### Page text
****************************************

Yuri’s Goldfinger card was having some really strange issues — the PAS AUDIO 16 ISA card that was handling audio for the PC side of the computer was also throwing up in certain DOS configurations. The PC on a card PEAK650VLB2 ended up having BIOS corruption after finding a surface mounted resistor had popped off the card. I gave the card a hard look to see where the resistor was from, but it was next to impossible (the card has hundreds of them). If I had a card to compare against maybe, but its easier to pick up a new one. I managed to locate a replacement far far away for super cheap, which was a surprise when it actually powered up.
The card itself is a newer revision, PEAK650D4 type. The heatsink for the chipset required some ‘Mazzolla’ to let the processor heatsink slide into its spot. Whoever manufactured the card put the chipset heatsink on the wrong way. Oh well, I got it in (the processor) — with a little roughhousing.
I found a local source for a Soundblaster AWE64 ISA card. All my starting computers that were PC’s had a variety of soundcards, but never a real Soundblaster. I have a collection of the best soundcards of that era (PAS16, GavisUltraSoundPro, TurtleBeachOriginal) as I did audio work at that time. Soundblaster, though is the best card for video game support — which is why this machine is set up. Other than some funny hardware warnings from Creatives’ plug and Play loader — the card works perfectly. Doom2, Dune2 and CNC all love the config now. The PAS16 would get one or crash another.
Getting the right memory configs in DOS6.22 is such a pain. I conveniently forget the massive pain it was in that era to actually get different games to work… let alone mixing in mouse and a LAN stack for multiplayer action. Memories of NE2000 and IPX smells like burning toast.

****************************************

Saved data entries
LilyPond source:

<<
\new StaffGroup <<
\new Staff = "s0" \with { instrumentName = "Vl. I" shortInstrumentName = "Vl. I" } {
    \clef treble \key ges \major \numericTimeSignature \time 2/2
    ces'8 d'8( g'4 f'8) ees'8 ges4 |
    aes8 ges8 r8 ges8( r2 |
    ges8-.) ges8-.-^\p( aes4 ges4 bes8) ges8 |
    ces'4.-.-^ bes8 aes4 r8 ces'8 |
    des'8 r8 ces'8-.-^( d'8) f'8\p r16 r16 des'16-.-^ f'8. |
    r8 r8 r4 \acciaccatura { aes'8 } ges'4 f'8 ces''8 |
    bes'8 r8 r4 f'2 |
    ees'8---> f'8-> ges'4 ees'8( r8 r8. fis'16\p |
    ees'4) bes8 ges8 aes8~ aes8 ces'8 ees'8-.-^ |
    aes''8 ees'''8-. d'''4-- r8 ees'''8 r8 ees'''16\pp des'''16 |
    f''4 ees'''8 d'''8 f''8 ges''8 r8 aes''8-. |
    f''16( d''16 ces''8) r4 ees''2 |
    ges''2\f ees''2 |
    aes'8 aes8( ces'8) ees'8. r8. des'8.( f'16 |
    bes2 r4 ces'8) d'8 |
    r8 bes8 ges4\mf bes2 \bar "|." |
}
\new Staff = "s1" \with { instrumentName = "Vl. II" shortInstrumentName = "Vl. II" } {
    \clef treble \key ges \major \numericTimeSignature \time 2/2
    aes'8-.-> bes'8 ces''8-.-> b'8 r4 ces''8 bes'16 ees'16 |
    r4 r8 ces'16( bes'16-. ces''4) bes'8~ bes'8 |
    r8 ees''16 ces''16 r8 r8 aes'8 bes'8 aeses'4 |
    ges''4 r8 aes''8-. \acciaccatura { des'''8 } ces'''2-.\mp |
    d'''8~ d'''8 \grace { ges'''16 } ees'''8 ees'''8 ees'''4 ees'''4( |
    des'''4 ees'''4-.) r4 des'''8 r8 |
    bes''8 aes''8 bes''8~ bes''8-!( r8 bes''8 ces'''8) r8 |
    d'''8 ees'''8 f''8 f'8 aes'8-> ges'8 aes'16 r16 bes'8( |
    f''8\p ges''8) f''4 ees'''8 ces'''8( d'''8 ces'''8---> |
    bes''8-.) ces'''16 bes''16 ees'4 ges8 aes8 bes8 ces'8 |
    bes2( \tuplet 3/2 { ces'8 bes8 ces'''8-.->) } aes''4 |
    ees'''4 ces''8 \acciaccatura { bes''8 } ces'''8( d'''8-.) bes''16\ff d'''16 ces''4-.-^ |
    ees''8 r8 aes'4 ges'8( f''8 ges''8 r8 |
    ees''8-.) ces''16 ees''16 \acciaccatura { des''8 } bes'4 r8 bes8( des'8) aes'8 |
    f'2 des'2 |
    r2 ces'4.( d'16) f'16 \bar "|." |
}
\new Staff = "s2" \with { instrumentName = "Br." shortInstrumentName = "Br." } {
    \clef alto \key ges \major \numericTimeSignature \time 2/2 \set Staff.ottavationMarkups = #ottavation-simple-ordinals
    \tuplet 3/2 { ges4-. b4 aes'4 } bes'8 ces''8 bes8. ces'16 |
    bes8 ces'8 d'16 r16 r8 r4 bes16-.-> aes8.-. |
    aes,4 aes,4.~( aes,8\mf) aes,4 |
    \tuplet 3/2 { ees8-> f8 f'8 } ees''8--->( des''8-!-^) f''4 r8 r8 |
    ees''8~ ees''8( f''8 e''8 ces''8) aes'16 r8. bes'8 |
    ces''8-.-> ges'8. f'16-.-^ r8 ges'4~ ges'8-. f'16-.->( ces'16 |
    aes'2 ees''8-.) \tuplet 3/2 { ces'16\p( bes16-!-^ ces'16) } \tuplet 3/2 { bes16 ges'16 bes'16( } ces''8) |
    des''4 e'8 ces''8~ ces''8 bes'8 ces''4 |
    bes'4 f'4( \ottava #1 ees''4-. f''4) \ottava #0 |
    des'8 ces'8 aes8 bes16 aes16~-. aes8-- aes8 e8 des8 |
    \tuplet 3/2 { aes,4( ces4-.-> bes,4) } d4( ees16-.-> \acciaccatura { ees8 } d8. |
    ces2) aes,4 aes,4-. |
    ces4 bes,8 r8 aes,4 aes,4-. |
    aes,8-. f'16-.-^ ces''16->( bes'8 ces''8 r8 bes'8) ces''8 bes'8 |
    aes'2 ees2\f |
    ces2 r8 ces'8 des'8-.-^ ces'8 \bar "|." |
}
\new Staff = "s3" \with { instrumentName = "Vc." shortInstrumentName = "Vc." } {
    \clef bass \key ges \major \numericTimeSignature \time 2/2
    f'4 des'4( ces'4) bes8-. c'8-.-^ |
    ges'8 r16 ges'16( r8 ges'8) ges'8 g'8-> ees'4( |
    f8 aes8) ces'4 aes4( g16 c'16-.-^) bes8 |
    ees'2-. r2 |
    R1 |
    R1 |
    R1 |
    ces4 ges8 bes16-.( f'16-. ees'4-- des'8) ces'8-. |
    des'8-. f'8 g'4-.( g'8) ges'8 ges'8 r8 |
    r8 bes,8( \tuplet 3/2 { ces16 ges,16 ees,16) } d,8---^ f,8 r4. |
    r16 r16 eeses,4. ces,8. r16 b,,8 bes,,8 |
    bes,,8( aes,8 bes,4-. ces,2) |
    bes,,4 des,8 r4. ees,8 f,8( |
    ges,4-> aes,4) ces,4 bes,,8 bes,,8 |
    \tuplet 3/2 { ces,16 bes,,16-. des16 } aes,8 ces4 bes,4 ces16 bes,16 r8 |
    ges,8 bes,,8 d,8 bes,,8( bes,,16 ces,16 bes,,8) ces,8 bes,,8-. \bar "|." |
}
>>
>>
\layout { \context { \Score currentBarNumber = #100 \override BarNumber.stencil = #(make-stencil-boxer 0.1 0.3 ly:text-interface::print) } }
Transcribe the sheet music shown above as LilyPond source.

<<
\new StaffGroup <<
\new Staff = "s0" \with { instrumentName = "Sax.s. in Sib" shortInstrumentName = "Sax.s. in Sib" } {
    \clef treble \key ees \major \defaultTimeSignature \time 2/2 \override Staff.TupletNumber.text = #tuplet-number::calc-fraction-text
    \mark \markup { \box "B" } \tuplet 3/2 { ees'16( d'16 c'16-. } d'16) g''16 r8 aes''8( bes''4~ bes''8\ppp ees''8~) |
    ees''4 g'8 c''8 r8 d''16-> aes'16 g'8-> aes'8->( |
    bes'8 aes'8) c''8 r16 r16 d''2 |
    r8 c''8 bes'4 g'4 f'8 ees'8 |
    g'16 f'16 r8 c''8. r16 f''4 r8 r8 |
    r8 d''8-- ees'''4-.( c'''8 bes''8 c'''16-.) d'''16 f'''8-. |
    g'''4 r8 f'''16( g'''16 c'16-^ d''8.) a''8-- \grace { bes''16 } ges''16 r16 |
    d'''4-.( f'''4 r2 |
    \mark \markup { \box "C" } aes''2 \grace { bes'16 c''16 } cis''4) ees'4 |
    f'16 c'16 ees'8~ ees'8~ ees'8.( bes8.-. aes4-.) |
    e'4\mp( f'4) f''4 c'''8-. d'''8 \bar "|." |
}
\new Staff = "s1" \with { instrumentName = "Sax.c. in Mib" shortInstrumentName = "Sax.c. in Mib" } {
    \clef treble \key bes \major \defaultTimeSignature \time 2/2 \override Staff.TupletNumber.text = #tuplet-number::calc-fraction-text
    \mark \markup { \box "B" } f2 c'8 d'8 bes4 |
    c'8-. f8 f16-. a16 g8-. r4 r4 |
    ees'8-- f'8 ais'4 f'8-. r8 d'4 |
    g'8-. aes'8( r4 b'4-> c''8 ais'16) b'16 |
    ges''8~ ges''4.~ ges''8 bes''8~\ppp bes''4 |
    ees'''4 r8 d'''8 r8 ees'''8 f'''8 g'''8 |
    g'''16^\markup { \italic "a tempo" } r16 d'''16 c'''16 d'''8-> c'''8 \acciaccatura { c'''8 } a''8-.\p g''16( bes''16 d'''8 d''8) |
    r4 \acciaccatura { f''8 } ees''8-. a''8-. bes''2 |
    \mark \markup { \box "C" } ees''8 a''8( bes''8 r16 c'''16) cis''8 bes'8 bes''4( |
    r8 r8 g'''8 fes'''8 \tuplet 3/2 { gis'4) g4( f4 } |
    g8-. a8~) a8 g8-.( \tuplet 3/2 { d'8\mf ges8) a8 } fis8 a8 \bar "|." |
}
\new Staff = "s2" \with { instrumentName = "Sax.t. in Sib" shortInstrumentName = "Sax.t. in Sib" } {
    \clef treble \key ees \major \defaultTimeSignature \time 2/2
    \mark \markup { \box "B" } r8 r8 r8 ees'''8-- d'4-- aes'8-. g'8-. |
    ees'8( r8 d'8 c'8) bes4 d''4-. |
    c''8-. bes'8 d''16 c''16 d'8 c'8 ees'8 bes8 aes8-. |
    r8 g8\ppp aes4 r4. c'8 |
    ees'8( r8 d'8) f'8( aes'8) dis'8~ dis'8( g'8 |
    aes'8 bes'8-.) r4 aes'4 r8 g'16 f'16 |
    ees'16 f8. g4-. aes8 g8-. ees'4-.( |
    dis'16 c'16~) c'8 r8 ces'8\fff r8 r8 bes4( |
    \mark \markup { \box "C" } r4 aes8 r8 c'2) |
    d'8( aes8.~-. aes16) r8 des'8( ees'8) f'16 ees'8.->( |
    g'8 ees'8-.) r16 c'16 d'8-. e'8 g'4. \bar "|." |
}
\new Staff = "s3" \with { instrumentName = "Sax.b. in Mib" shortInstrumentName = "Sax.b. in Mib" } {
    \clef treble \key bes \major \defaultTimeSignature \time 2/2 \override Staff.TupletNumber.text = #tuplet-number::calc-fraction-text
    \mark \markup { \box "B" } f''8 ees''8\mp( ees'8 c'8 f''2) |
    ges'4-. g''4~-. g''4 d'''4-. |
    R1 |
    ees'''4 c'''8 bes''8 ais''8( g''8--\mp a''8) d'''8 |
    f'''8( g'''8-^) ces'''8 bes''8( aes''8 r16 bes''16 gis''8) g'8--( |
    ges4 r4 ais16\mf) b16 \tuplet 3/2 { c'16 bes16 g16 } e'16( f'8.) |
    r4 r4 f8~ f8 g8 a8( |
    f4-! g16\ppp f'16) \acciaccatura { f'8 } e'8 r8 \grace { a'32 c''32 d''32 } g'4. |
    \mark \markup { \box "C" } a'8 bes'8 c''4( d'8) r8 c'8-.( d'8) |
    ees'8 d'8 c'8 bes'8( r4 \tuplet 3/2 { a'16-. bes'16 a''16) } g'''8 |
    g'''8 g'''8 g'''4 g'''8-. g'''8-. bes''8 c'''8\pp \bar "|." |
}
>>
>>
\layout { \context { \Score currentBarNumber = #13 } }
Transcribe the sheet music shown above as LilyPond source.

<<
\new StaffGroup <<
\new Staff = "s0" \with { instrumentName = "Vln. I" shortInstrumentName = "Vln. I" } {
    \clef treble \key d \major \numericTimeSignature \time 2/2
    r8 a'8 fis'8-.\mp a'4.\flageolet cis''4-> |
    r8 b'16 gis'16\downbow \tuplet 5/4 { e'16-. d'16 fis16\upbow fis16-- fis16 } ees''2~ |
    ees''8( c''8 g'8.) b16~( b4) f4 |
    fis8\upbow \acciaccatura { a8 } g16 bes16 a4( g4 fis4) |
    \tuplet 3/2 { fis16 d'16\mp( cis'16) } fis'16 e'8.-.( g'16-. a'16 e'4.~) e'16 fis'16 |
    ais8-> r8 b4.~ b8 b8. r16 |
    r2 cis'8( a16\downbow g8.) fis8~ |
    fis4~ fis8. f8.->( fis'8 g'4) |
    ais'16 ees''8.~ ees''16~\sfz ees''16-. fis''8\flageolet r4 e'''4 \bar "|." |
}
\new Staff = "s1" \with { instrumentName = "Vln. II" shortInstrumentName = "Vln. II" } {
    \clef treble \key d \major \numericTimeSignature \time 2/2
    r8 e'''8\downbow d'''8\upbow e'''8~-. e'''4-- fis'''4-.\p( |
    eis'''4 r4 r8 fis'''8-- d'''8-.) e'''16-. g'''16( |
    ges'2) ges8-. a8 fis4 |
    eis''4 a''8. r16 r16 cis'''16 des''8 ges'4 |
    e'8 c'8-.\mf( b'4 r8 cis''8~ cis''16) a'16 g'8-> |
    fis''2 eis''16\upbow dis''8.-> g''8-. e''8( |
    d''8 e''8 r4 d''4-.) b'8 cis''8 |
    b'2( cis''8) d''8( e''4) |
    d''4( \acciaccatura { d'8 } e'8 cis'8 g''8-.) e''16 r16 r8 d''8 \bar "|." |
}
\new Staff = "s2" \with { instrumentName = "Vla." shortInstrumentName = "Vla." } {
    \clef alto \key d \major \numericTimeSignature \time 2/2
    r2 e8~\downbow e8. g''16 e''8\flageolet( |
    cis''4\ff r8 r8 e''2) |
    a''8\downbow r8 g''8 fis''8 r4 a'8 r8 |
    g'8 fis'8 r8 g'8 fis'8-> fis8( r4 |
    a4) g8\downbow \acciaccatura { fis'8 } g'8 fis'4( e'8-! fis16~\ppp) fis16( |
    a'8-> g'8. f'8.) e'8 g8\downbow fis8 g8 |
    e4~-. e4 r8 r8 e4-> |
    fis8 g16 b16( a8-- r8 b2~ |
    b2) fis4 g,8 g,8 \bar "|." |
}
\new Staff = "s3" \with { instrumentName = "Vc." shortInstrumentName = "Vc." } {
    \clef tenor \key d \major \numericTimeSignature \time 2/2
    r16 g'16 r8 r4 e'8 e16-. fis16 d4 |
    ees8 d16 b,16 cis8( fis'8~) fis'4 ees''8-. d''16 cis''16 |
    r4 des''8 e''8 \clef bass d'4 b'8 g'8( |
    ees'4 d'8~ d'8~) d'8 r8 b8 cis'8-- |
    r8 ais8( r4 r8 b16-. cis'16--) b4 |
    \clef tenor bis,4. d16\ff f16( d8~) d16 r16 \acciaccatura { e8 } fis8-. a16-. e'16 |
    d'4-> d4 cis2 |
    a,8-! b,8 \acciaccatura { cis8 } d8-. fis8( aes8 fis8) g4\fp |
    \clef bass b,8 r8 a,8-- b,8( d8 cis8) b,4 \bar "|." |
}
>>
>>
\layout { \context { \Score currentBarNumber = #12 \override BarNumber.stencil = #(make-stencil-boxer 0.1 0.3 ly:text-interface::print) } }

****************************************

### Your goal
Reproduce the page text between "The card itself" and "a little roughhousing.", inclusive, word for word.

### Result of this task
The card itself is a newer revision, PEAK650D4 type. The heatsink for the chipset required some ‘Mazzolla’ to let the processor heatsink slide into its spot. Whoever manufactured the card put the chipset heatsink on the wrong way. Oh well, I got it in (the processor) — with a little roughhousing.